Written task: Taking the line with "TASK-213, owner: none -> Kathleen Harper" as the first and the line with "TASK-419, status: To do -> In progress" as the last, set down exactly every line in that range from the entries below, and no more.

Source data:
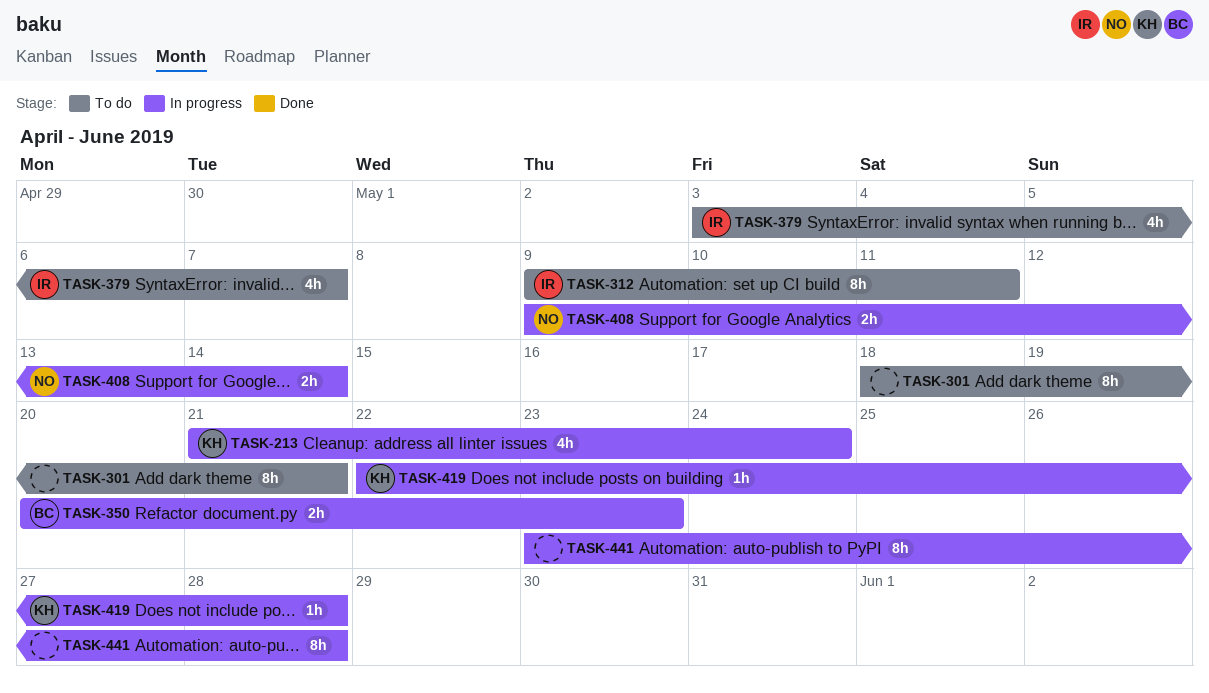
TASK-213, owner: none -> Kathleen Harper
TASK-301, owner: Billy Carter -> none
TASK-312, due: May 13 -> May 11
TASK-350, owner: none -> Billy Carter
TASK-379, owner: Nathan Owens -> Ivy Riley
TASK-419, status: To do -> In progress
* * *
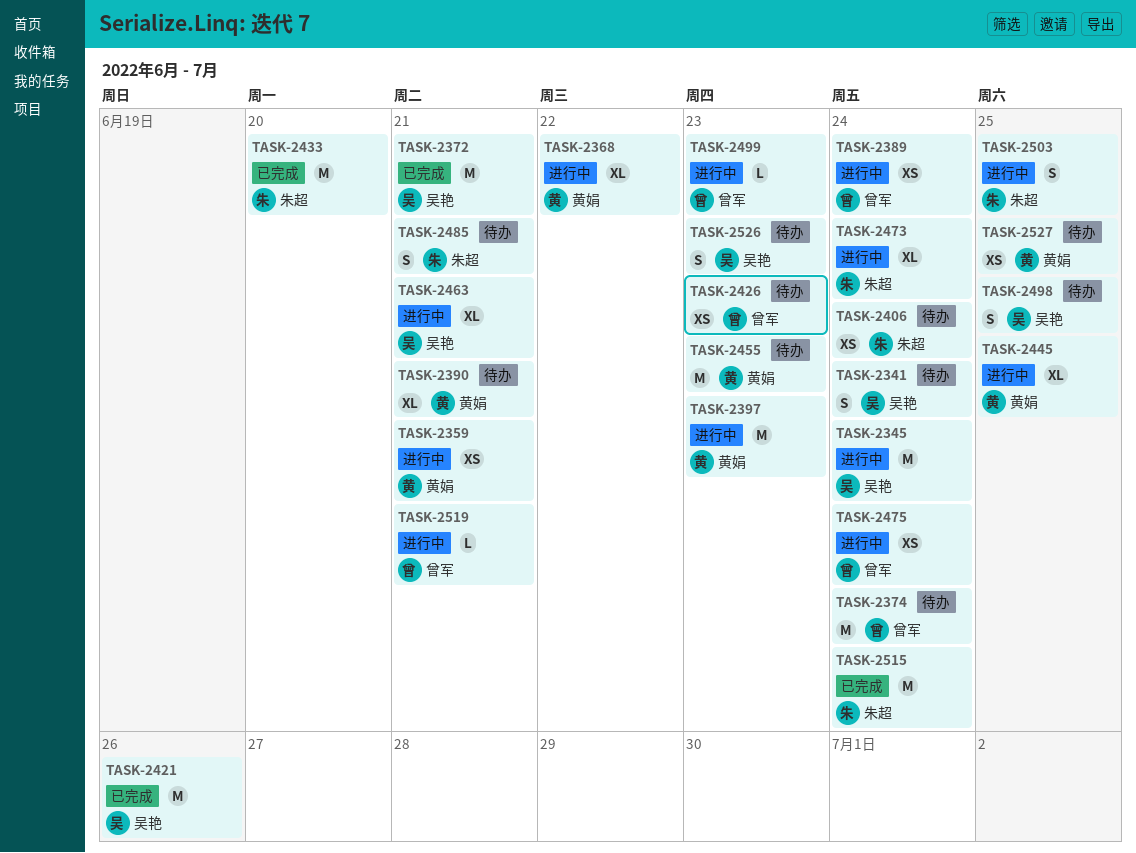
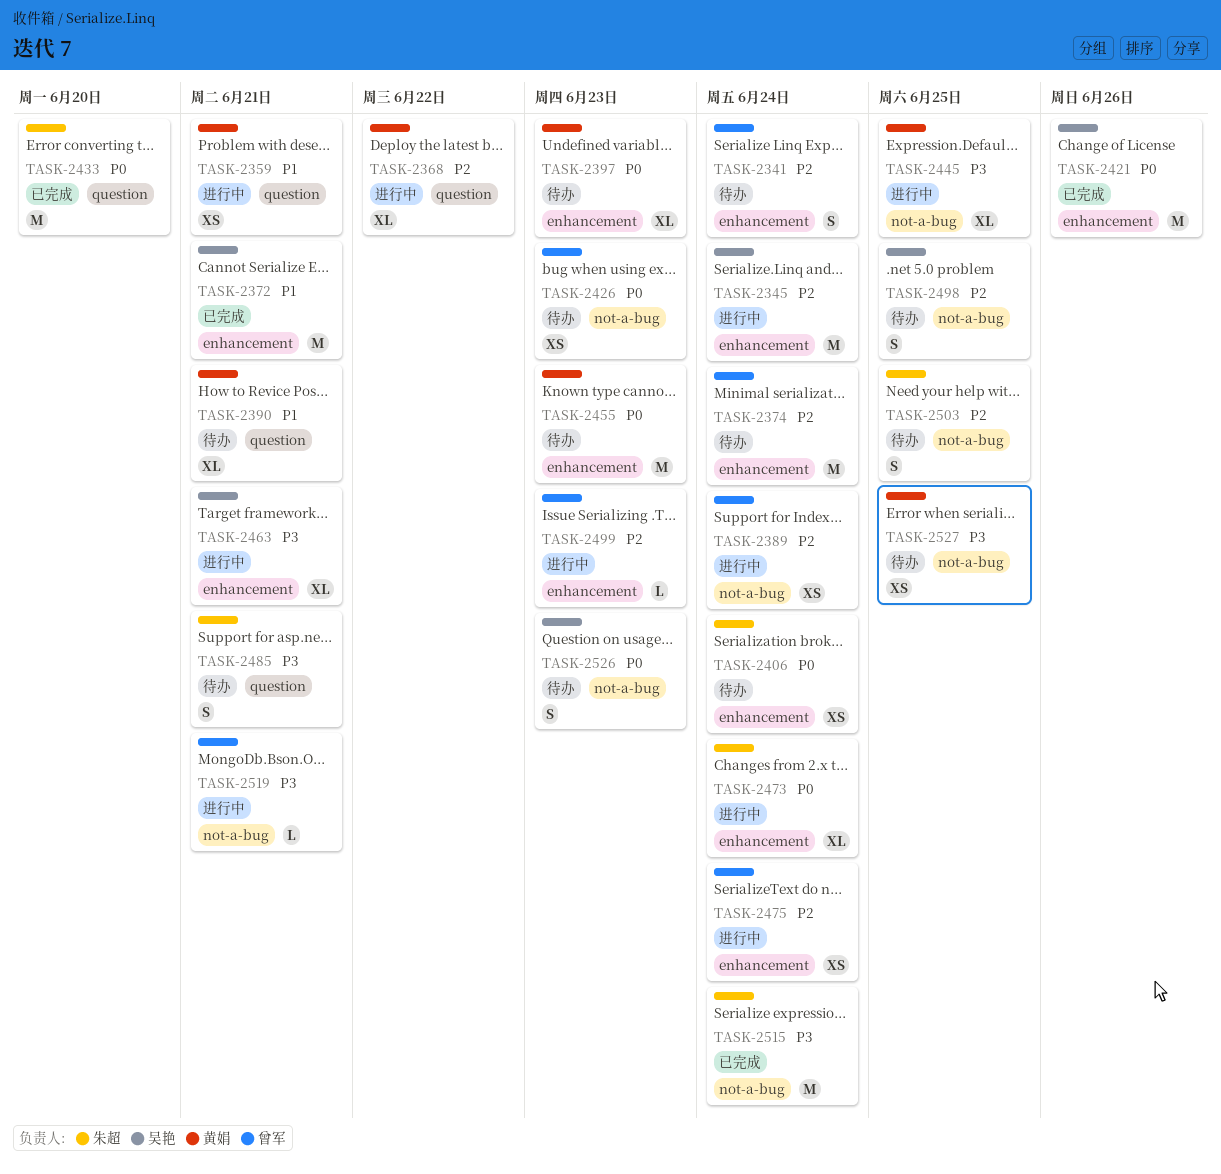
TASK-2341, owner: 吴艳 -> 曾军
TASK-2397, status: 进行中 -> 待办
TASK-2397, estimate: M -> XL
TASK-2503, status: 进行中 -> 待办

Reply:
TASK-213, owner: none -> Kathleen Harper
TASK-301, owner: Billy Carter -> none
TASK-312, due: May 13 -> May 11
TASK-350, owner: none -> Billy Carter
TASK-379, owner: Nathan Owens -> Ivy Riley
TASK-419, status: To do -> In progress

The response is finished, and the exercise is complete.